A. You wanted him suspended and did not care one bit about Due Process.
B. A reporter posting portions of the motion has what to do with Due Process? Especially your supporting suspending him pending an investigation (that never got very far).
C. The lack of swab evidence may make a conviction harder, but there are issues on swab timing, etc. and there is still her word versus his (at a minimum).
A. Yes, I think the University and the AD should have the right to suspend someone without a criminal conviction. Everyone agreed with that last year, but now that it’s us suddenly it’s a minority opinion among Illini fans. A judge said they don’t have that right, so obviously that needs to be abided by. I don’t remember Pierre Pierce or Brandon Miller or any other number of players for other teams getting the “they can’t suspend him, he hasn’t been convicted!” treatment from Illini fans - in fact, most Illini fans vocally wanted Miller suspended despite not even being charged with a crime.
B. A “reporter” (being generous there, Kedric is an absolute moron) posting an excerpt from a motion from his lawyer with the obvious intent to slut shame the accuser is going to sit wrong with me, yeah. Remember this isn’t the first time he posted something like this from Shannon’s lawyers and last time it was extremely misleading. That isn’t a coincidence.
C. The vaginal swab will be important, and if they knew he was excluded by that evidence it’d obviously have been included here.
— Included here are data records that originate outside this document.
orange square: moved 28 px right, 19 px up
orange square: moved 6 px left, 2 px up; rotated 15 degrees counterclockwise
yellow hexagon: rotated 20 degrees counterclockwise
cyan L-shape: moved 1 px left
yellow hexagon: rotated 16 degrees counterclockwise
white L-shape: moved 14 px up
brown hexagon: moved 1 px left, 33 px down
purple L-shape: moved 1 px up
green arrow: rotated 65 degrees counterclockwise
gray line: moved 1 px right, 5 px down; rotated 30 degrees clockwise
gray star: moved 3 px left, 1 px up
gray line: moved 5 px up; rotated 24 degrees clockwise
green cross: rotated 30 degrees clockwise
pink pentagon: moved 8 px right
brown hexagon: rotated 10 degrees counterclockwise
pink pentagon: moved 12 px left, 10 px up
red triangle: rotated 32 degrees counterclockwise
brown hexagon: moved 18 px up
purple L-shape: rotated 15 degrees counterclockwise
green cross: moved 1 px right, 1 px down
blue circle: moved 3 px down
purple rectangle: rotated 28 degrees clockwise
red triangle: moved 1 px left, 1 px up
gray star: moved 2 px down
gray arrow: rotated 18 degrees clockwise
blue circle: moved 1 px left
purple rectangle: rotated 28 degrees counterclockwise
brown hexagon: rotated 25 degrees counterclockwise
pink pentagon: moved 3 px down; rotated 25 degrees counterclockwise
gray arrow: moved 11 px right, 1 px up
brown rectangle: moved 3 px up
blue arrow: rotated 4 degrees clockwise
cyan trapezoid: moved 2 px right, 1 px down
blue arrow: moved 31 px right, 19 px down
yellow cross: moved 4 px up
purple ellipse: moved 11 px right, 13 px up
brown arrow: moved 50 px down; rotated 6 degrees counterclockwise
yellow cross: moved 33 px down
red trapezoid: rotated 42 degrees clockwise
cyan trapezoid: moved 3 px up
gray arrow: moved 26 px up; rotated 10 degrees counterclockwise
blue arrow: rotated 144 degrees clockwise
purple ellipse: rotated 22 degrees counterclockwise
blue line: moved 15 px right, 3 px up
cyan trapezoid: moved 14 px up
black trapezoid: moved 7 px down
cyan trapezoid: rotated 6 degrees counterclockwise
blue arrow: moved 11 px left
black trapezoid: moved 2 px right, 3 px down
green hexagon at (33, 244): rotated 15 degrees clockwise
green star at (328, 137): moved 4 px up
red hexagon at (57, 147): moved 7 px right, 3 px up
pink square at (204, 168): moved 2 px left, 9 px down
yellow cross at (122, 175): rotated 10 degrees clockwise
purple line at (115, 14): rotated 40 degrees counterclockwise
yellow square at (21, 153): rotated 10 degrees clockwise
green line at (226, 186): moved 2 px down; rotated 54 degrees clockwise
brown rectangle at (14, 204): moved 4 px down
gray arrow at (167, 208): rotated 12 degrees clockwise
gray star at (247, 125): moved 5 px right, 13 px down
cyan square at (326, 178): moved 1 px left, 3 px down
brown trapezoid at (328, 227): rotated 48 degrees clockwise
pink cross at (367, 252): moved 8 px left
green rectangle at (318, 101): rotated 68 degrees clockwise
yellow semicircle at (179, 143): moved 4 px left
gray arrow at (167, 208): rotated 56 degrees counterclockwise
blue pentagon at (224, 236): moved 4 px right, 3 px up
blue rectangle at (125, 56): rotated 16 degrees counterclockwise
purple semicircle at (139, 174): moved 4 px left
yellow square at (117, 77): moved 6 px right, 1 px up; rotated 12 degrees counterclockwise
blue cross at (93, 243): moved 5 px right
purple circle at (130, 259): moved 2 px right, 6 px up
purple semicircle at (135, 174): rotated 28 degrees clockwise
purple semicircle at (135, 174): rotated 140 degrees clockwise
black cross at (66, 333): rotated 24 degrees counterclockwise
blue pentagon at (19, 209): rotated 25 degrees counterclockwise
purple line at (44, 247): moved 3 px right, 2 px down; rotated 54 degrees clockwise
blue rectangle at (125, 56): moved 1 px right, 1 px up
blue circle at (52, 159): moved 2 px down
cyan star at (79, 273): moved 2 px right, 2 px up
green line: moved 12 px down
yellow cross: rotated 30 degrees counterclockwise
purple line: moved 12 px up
That doesn’t mean it matches, I’d guess it means his lawyers don’t know if it matches yet. But he wasn’t even accused as far as I know of anal penetration so the anal swab doesn’t move the needle really.
I agree that it’s her word against his, I certainly haven’t seen evidence that’d cause me to think he should be convicted. But this evidence is by no means exculpatory. A DNA match from the vaginal swab would make me think a plea or trial is likely though, and no match on that swab would lead me to believe a trial/plea is unlikely.
This was made public to get the exact “this crack whore!” reaction from Illini fans that JJ and so many others gave it. But it’s pretty obviously not exonerating evidence as so many Illini fans are pretending it is.